Un sujet controversé, remis au centre des débats par le rapport Gauvain. La création d’un statut d’avocat en entreprise en France fait, depuis plusieurs décennies maintenant, l’objet d’une controverse, réalimentée dernièrement par la publication du rapport « Rétablir la souveraineté de la France et de l’Europe et protéger nos entreprises des lois et mesures à portée extraterritoriale », présenté par le député Raphaël Gauvain le 26 juin 2019. Dans ce rapport, le député, écartant d’autres solutions qui auraient pu, selon lui, être envisagées(1), préconise, à l’instar de ce qui est d’ores et déjà l’usage dans nombreux pays partenaires économiques de la France, d’autoriser les avocats à exercer en entreprise en étant dotés d’un statut et d’un secret professionnel adaptés à leur situation particulière. Cette solution, déjà préconisée dans le cadre de divers rapports(2) et débats parlementaires(3), nourrit les dissensions dans les instances représentatives de la profession d’avocats comme au sein des entreprises et directions juridiques et chez les magistrats(4).

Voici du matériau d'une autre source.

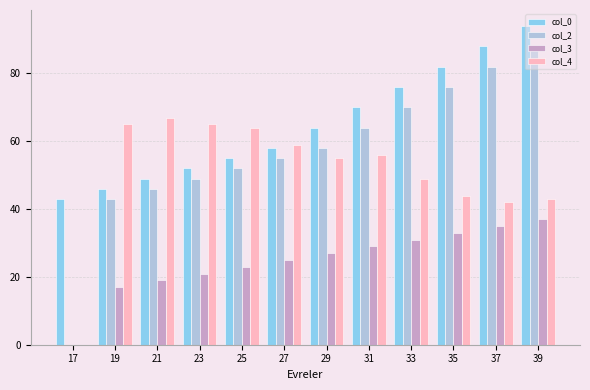

The value of col_2 at 17 is 44. True or false?

False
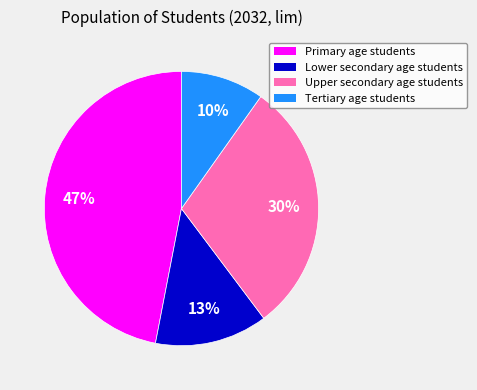

To the nearest percent, what is the average slice percentage?

25%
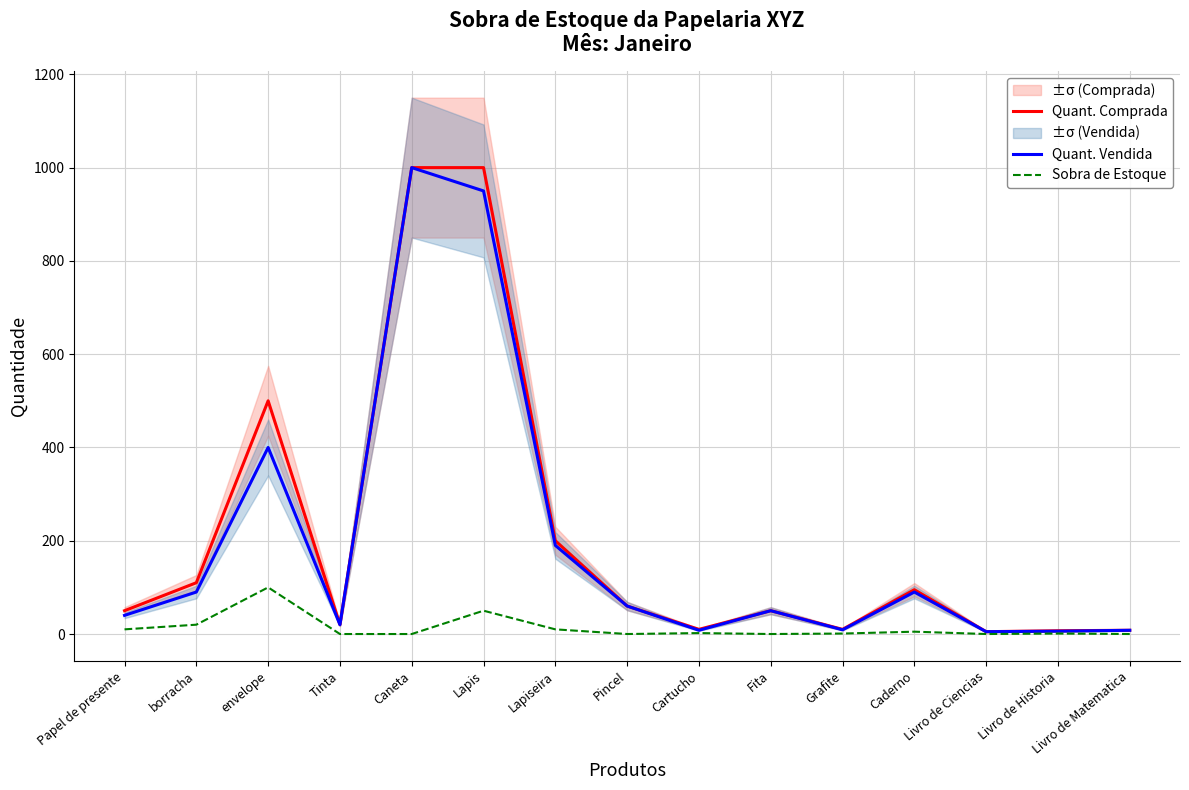

What is the average value of the Quant. Comprada series?

208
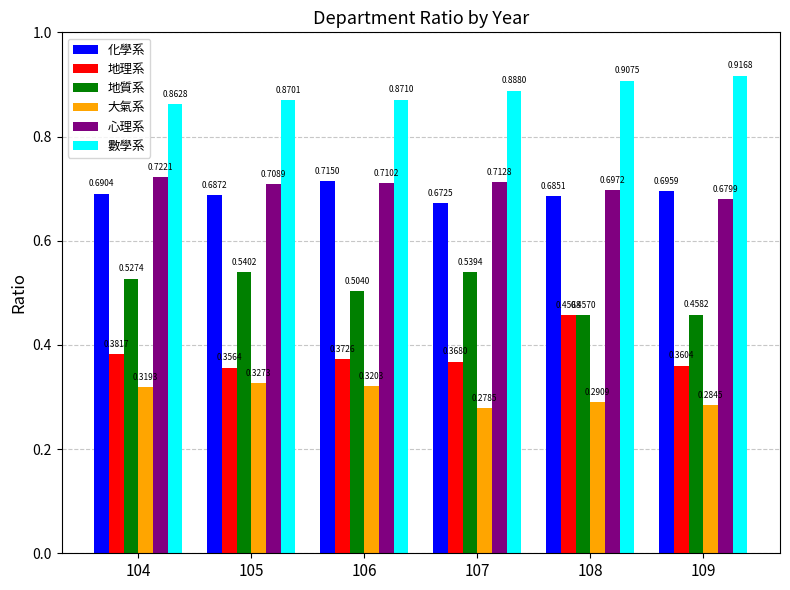

What is the sum of all 地理系 values?

2.3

S’agissant des avocats, d’un côté, la Conférence des bâtonniers « refuse catégoriquement la création d’un statut d’avocat salarié en entreprise », considérant que ce statut est incompatible avec l’indépendance propre aux avocats(5). De même, nombre de syndicats, tels que le SAF et la FNUJA, rejettent cette proposition. De l’autre, le barreau de Paris comme certaines organisations telles que l’association des avocats conseils d’entreprises (ACE), se déclarent en faveur d’une telle évolution de la profession. Le barreau de Paris a ainsi entamé de façon indépendante du reste des institutions représentatives de la profession des démarches en ce sens : vote dès le 8 juin 2004 d’une résolution favorable à l’exercice en entreprise des avocats, publication d’un modèle de contrat d’avocat salarié en entreprise(6), insertion à l’article p. 31 du règlement intérieur du barreau de Paris (RIBP) de la possibilité, sous réserve d’une autorisation de l’Ordre, pour les avocats inscrits au barreau de Paris, d’exercer à l’étranger en qualité de salarié d’une entreprise privée ou publique(7).
Au final, en 2014, selon une étude d’impact CSA-EY commandée par le CNB(8), l’idée de la création d’un statut d’avocat en entreprise faisait l’objet d’un rejet par 80 % des avocats participants. En 2019, ce sont 60 % des avocats qui rejettent cette proposition, selon le sondage publié le 27 juin 2019 dans le cadre des États généraux de l’avenir de la profession. En présence de ces divisions profondes, le Conseil national des barreaux (CNB) a quant à lui adopté une position plus mitigée. Il s’est opposé aux propositions du gouvernement de réformer en ce sens la profession d’avocat(9), mais a pu, dans le même temps, sembler faire un pas en ce sens, notamment en proposant d’admettre la domiciliation des avocats dans les locaux d’une entreprise(10). L’avocat salarié en entreprise ne verra ainsi en réalité le jour que lorsque la profession – et plus largement, les professions du droit – sauront trouver entre elles un consensus sur cette question.
Si, comme avocats pénalistes, nous ne pouvons adhérer pleinement, en l’état actuel des propositions, à l’institution d’un avocat en entreprise, l’évolution de la conception de l’avocat et de son secret professionnel peut cependant apparaître utile à la préservation, voire à la reconstruction des liens entre les avocats et le monde de l’entreprise. Une telle évolution ne serait toutefois souhaitable que sous réserve de définir un statut de l’avocat en entreprise, assorti d’un régime protecteur garantissant son utilité et sa singularité – protection qui ne doit pas être sacrifiée au nom de l’efficacité de la justice pénale et de la prise en considération des contraintes budgétaires qui interdiraient aux enquêteurs et aux magistrats, d’exploiter en temps utile les documents et fichiers numériques saisis en perquisition.